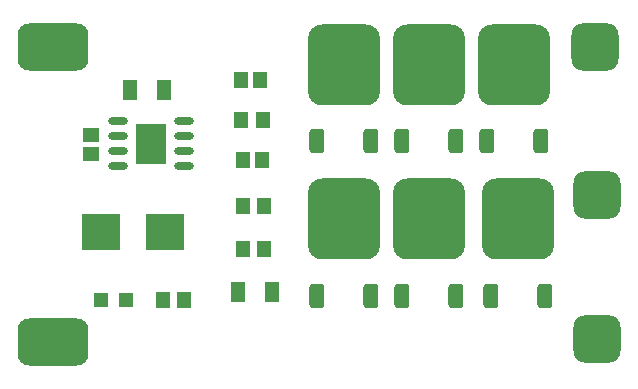
<source format=gtp>
G04*
G04 #@! TF.GenerationSoftware,Altium Limited,Altium Designer,20.0.13 (296)*
G04*
G04 Layer_Color=8421504*
%FSLAX44Y44*%
%MOMM*%
G71*
G01*
G75*
G04:AMPARAMS|DCode=17|XSize=1.27mm|YSize=2.032mm|CornerRadius=0.254mm|HoleSize=0mm|Usage=FLASHONLY|Rotation=0.000|XOffset=0mm|YOffset=0mm|HoleType=Round|Shape=RoundedRectangle|*
%AMROUNDEDRECTD17*
21,1,1.2700,1.5240,0,0,0.0*
21,1,0.7620,2.0320,0,0,0.0*
1,1,0.5080,0.3810,-0.7620*
1,1,0.5080,-0.3810,-0.7620*
1,1,0.5080,-0.3810,0.7620*
1,1,0.5080,0.3810,0.7620*
%
%ADD17ROUNDEDRECTD17*%
G04:AMPARAMS|DCode=18|XSize=6.096mm|YSize=6.858mm|CornerRadius=1.2192mm|HoleSize=0mm|Usage=FLASHONLY|Rotation=0.000|XOffset=0mm|YOffset=0mm|HoleType=Round|Shape=RoundedRectangle|*
%AMROUNDEDRECTD18*
21,1,6.0960,4.4196,0,0,0.0*
21,1,3.6576,6.8580,0,0,0.0*
1,1,2.4384,1.8288,-2.2098*
1,1,2.4384,-1.8288,-2.2098*
1,1,2.4384,-1.8288,2.2098*
1,1,2.4384,1.8288,2.2098*
%
%ADD18ROUNDEDRECTD18*%
%ADD19R,2.5600X3.4500*%
%ADD20O,1.6500X0.6500*%
%ADD21R,1.2000X1.4000*%
%ADD22R,3.2000X3.1500*%
%ADD23R,1.2000X1.2000*%
%ADD24R,1.3000X1.8000*%
%ADD25R,1.4000X1.3000*%
G04:AMPARAMS|DCode=26|XSize=4mm|YSize=4mm|CornerRadius=1mm|HoleSize=0mm|Usage=FLASHONLY|Rotation=90.000|XOffset=0mm|YOffset=0mm|HoleType=Round|Shape=RoundedRectangle|*
%AMROUNDEDRECTD26*
21,1,4.0000,2.0000,0,0,90.0*
21,1,2.0000,4.0000,0,0,90.0*
1,1,2.0000,1.0000,1.0000*
1,1,2.0000,1.0000,-1.0000*
1,1,2.0000,-1.0000,-1.0000*
1,1,2.0000,-1.0000,1.0000*
%
%ADD26ROUNDEDRECTD26*%
G04:AMPARAMS|DCode=27|XSize=4mm|YSize=6mm|CornerRadius=1mm|HoleSize=0mm|Usage=FLASHONLY|Rotation=90.000|XOffset=0mm|YOffset=0mm|HoleType=Round|Shape=RoundedRectangle|*
%AMROUNDEDRECTD27*
21,1,4.0000,4.0000,0,0,90.0*
21,1,2.0000,6.0000,0,0,90.0*
1,1,2.0000,2.0000,1.0000*
1,1,2.0000,2.0000,-1.0000*
1,1,2.0000,-2.0000,-1.0000*
1,1,2.0000,-2.0000,1.0000*
%
%ADD27ROUNDEDRECTD27*%
%ADD28R,1.3000X1.4000*%
D17*
X927390Y775230D02*
D03*
X973110D02*
D03*
X1045360D02*
D03*
X999640D02*
D03*
X973360Y644250D02*
D03*
X927640Y644250D02*
D03*
X1045610Y644250D02*
D03*
X999890D02*
D03*
X1117360Y775230D02*
D03*
X1071640D02*
D03*
X1120470Y644250D02*
D03*
X1074750D02*
D03*
D18*
X950250Y840000D02*
D03*
X1022500D02*
D03*
X950500Y709020D02*
D03*
X1022750D02*
D03*
X1094500Y840000D02*
D03*
X1097610Y709020D02*
D03*
D19*
X787000Y772750D02*
D03*
D20*
X815250Y753700D02*
D03*
X815250Y766400D02*
D03*
X815250Y779100D02*
D03*
Y791800D02*
D03*
X758750Y753700D02*
D03*
Y766400D02*
D03*
Y779100D02*
D03*
Y791800D02*
D03*
D21*
X863500Y793250D02*
D03*
X881500D02*
D03*
X797000Y640750D02*
D03*
X815000D02*
D03*
X883000Y683750D02*
D03*
X865000D02*
D03*
X883000Y720250D02*
D03*
X865000D02*
D03*
D22*
X744500Y698000D02*
D03*
X799000D02*
D03*
D23*
X766000Y640750D02*
D03*
X745000D02*
D03*
D24*
X769250Y818500D02*
D03*
X798250D02*
D03*
X860750Y647000D02*
D03*
X889750D02*
D03*
D25*
X736250Y764250D02*
D03*
X736250Y780250D02*
D03*
D26*
X1162750Y854750D02*
D03*
X1164500Y729500D02*
D03*
X1164750Y607250D02*
D03*
D27*
X703750Y604750D02*
D03*
X704250Y855250D02*
D03*
D28*
X879250Y827000D02*
D03*
X863250D02*
D03*
X880750Y759250D02*
D03*
X864750D02*
D03*
M02*

</source>
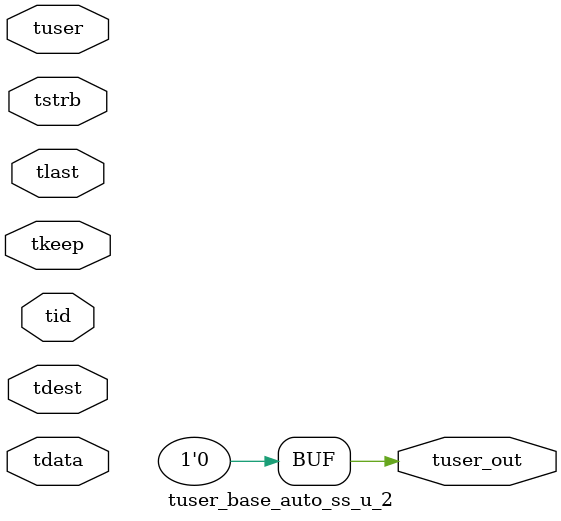
<source format=v>


`timescale 1ps/1ps

module tuser_base_auto_ss_u_2 #
(
parameter C_S_AXIS_TUSER_WIDTH = 1,
parameter C_S_AXIS_TDATA_WIDTH = 32,
parameter C_S_AXIS_TID_WIDTH   = 0,
parameter C_S_AXIS_TDEST_WIDTH = 0,
parameter C_M_AXIS_TUSER_WIDTH = 1
)
(
input  [(C_S_AXIS_TUSER_WIDTH == 0 ? 1 : C_S_AXIS_TUSER_WIDTH)-1:0     ] tuser,
input  [(C_S_AXIS_TDATA_WIDTH == 0 ? 1 : C_S_AXIS_TDATA_WIDTH)-1:0     ] tdata,
input  [(C_S_AXIS_TID_WIDTH   == 0 ? 1 : C_S_AXIS_TID_WIDTH)-1:0       ] tid,
input  [(C_S_AXIS_TDEST_WIDTH == 0 ? 1 : C_S_AXIS_TDEST_WIDTH)-1:0     ] tdest,
input  [(C_S_AXIS_TDATA_WIDTH/8)-1:0 ] tkeep,
input  [(C_S_AXIS_TDATA_WIDTH/8)-1:0 ] tstrb,
input                                                                    tlast,
output [C_M_AXIS_TUSER_WIDTH-1:0] tuser_out
);

assign tuser_out = {1'b0};

endmodule


</source>
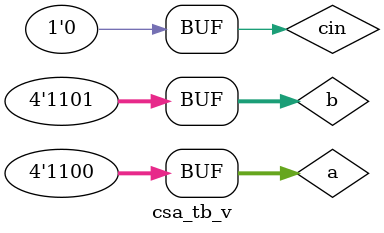
<source format=v>
module ha(a,b, s,c);
    input a,b;
    input s,c;
        assign s = a^b;
        assign c = a&b;
endmodule

module fa_ha(a,b,c, sum,carry);
    input a,b,c;
    output sum,carry;
        wire s,c1,c2;
        ha ha1 (a,b,s1,c1);
        ha ha2 (s1,c,sum,c2);
        assign carry = c1|c2;
endmodule

module rca(a,b, c, sum, carry);
    input [3:0] a,b;
    input c;
    output [3:0] sum;
    output carry;
        wire c1,c2,c3;
        fa_ha fa0 (a[0],b[0],c,sum[0],c1);
        fa_ha fa1 (a[1],b[1],c1,sum[1],c2);
        fa_ha fa2 (a[2],b[2],c2,sum[2],c3);
        fa_ha fa3 (a[3],b[3],c3,sum[3],carry);
endmodule

module propagate_g(a,b, p, bp);
    input [3:0] a,b;
    output [3:0] p;
    output bp;
        assign p = a^b;
        assign bp = &p;
endmodule

module mux2x1(
input x,y,s,
output cout
);
assign cout = (s?x:y);
endmodule

module csa(
input [3:0] a,b,
input cin,
output[3:0]sum,
output cout
);
wire [3:0]p;
wire c0;
wire bp;
rca rca (a[3:0],b[3:0],cin,sum[3:0],co);
propagate_g p1(a,b,p,bp);
mux2x1 m1 (c0,cin,bp,cout);
endmodule

module csa_tb_v;
        // Inputs
        reg [3:0] a;
        reg [3:0] b;
        reg cin;
        // Outputs
        wire [3:0] sum;
        wire cout;
        // Instantiate the Unit Under Test (UUT)
        csa uut (
                .a(a),
                .b(b),
                .cin(cin),
                .sum(sum),
                .cout(cout)
        );
        initial begin
                a = 4'b0001; b = 4'b0001; cin = 0; #100;
                a = 4'b0111; b = 4'b0001; cin = 0; #100;
                a = 4'b0101; b = 4'b0101; cin = 0; #100;
                a = 4'b1111; b = 4'b1111; cin = 0; #100;
                a = 4'b1100; b = 4'b1101; cin = 0; #100;
        end
endmodule

</source>
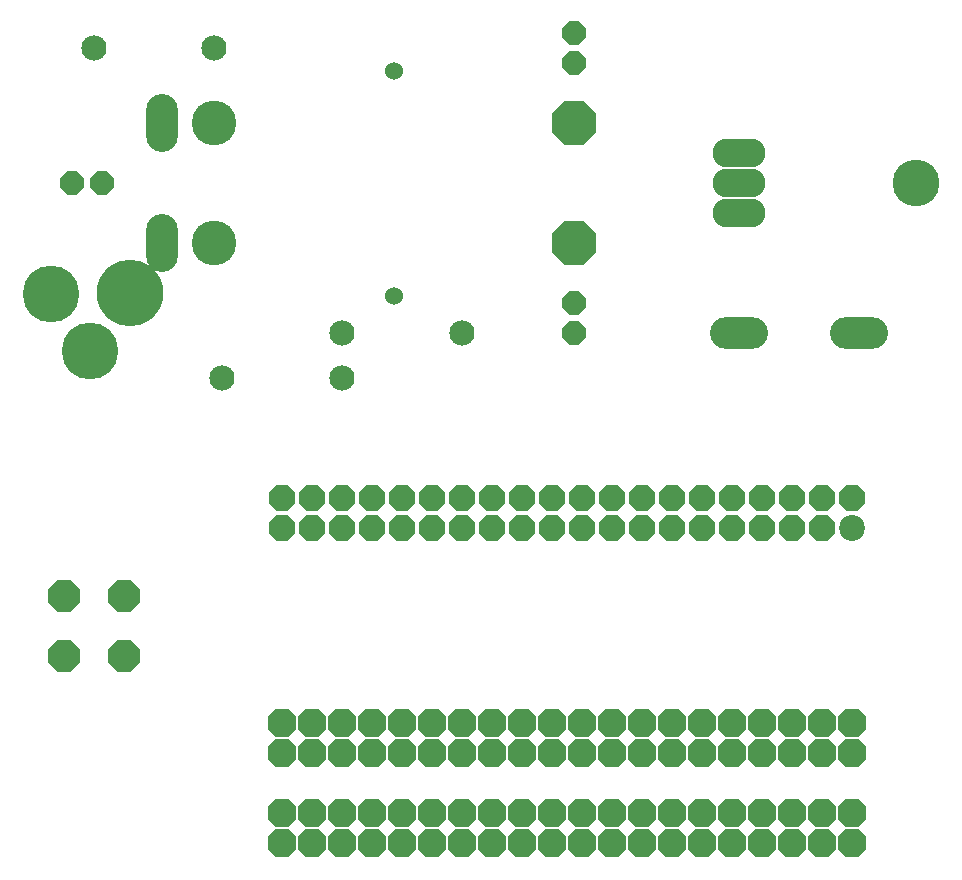
<source format=gbr>
G75*
G70*
%OFA0B0*%
%FSLAX24Y24*%
%IPPOS*%
%LPD*%
%AMOC8*
5,1,8,0,0,1.08239X$1,22.5*
%
%ADD10C,0.0600*%
%ADD11OC8,0.1056*%
%ADD12OC8,0.0960*%
%ADD13OC8,0.0768*%
%ADD14C,0.1890*%
%ADD15C,0.2220*%
%ADD16C,0.1488*%
%ADD17OC8,0.1488*%
%ADD18C,0.0840*%
%ADD19O,0.1056X0.1936*%
%ADD20O,0.1936X0.1056*%
%ADD21O,0.1760X0.0960*%
%ADD22C,0.1560*%
%ADD23C,0.0864*%
%ADD24OC8,0.0864*%
D10*
X014544Y022338D03*
X014544Y029838D03*
D11*
X005544Y012338D03*
X003544Y012338D03*
X003544Y010338D03*
X005544Y010338D03*
D12*
X010794Y004088D03*
X011794Y004088D03*
X012794Y004088D03*
X013794Y004088D03*
X014794Y004088D03*
X015794Y004088D03*
X016794Y004088D03*
X017794Y004088D03*
X018794Y004088D03*
X019794Y004088D03*
X020794Y004088D03*
X021794Y004088D03*
X022794Y004088D03*
X023794Y004088D03*
X024794Y004088D03*
X025794Y004088D03*
X026794Y004088D03*
X027794Y004088D03*
X028794Y004088D03*
X029794Y004088D03*
X029794Y005088D03*
X028794Y005088D03*
X027794Y005088D03*
X026794Y005088D03*
X025794Y005088D03*
X024794Y005088D03*
X023794Y005088D03*
X022794Y005088D03*
X021794Y005088D03*
X020794Y005088D03*
X019794Y005088D03*
X018794Y005088D03*
X017794Y005088D03*
X016794Y005088D03*
X015794Y005088D03*
X014794Y005088D03*
X013794Y005088D03*
X012794Y005088D03*
X011794Y005088D03*
X010794Y005088D03*
X010794Y007088D03*
X011794Y007088D03*
X012794Y007088D03*
X013794Y007088D03*
X014794Y007088D03*
X015794Y007088D03*
X016794Y007088D03*
X017794Y007088D03*
X018794Y007088D03*
X019794Y007088D03*
X020794Y007088D03*
X021794Y007088D03*
X022794Y007088D03*
X023794Y007088D03*
X024794Y007088D03*
X025794Y007088D03*
X026794Y007088D03*
X027794Y007088D03*
X028794Y007088D03*
X029794Y007088D03*
X029794Y008088D03*
X028794Y008088D03*
X027794Y008088D03*
X026794Y008088D03*
X025794Y008088D03*
X024794Y008088D03*
X023794Y008088D03*
X022794Y008088D03*
X021794Y008088D03*
X020794Y008088D03*
X019794Y008088D03*
X018794Y008088D03*
X017794Y008088D03*
X016794Y008088D03*
X015794Y008088D03*
X014794Y008088D03*
X013794Y008088D03*
X012794Y008088D03*
X011794Y008088D03*
X010794Y008088D03*
D13*
X020544Y021088D03*
X020544Y022088D03*
X020544Y030088D03*
X020544Y031088D03*
X004794Y026088D03*
X003794Y026088D03*
D14*
X003109Y022391D03*
X004416Y020502D03*
D15*
X005729Y022431D03*
D16*
X008544Y024088D03*
X008544Y028088D03*
D17*
X020544Y028088D03*
X020544Y024088D03*
D18*
X016794Y021088D03*
X012794Y021088D03*
X012794Y019588D03*
X008794Y019588D03*
X008544Y030588D03*
X004544Y030588D03*
D19*
X006794Y028088D03*
X006794Y024088D03*
D20*
X026044Y021088D03*
X030044Y021088D03*
D21*
X026044Y025088D03*
X026044Y026088D03*
X026044Y027088D03*
D22*
X031944Y026088D03*
D23*
X029794Y014588D03*
D24*
X028794Y014588D03*
X027794Y014588D03*
X026794Y014588D03*
X025794Y014588D03*
X024794Y014588D03*
X023794Y014588D03*
X022794Y014588D03*
X021794Y014588D03*
X020794Y014588D03*
X019794Y014588D03*
X018794Y014588D03*
X017794Y014588D03*
X016794Y014588D03*
X015794Y014588D03*
X014794Y014588D03*
X013794Y014588D03*
X012794Y014588D03*
X011794Y014588D03*
X010794Y014588D03*
X010794Y015588D03*
X011794Y015588D03*
X012794Y015588D03*
X013794Y015588D03*
X014794Y015588D03*
X015794Y015588D03*
X016794Y015588D03*
X017794Y015588D03*
X018794Y015588D03*
X019794Y015588D03*
X020794Y015588D03*
X021794Y015588D03*
X022794Y015588D03*
X023794Y015588D03*
X024794Y015588D03*
X025794Y015588D03*
X026794Y015588D03*
X027794Y015588D03*
X028794Y015588D03*
X029794Y015588D03*
M02*

</source>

□ □ □ □ □ □ □

## Work request
Look through the listing above and copy each line with the word "assign" in it.

## Task solution
assign tuser_out = {1'b0};
        assign s = a^b;
        assign c = a&b;
        assign carry = c1|c2;
        assign p = a^b;
        assign bp = &p;
assign cout = (s?x:y);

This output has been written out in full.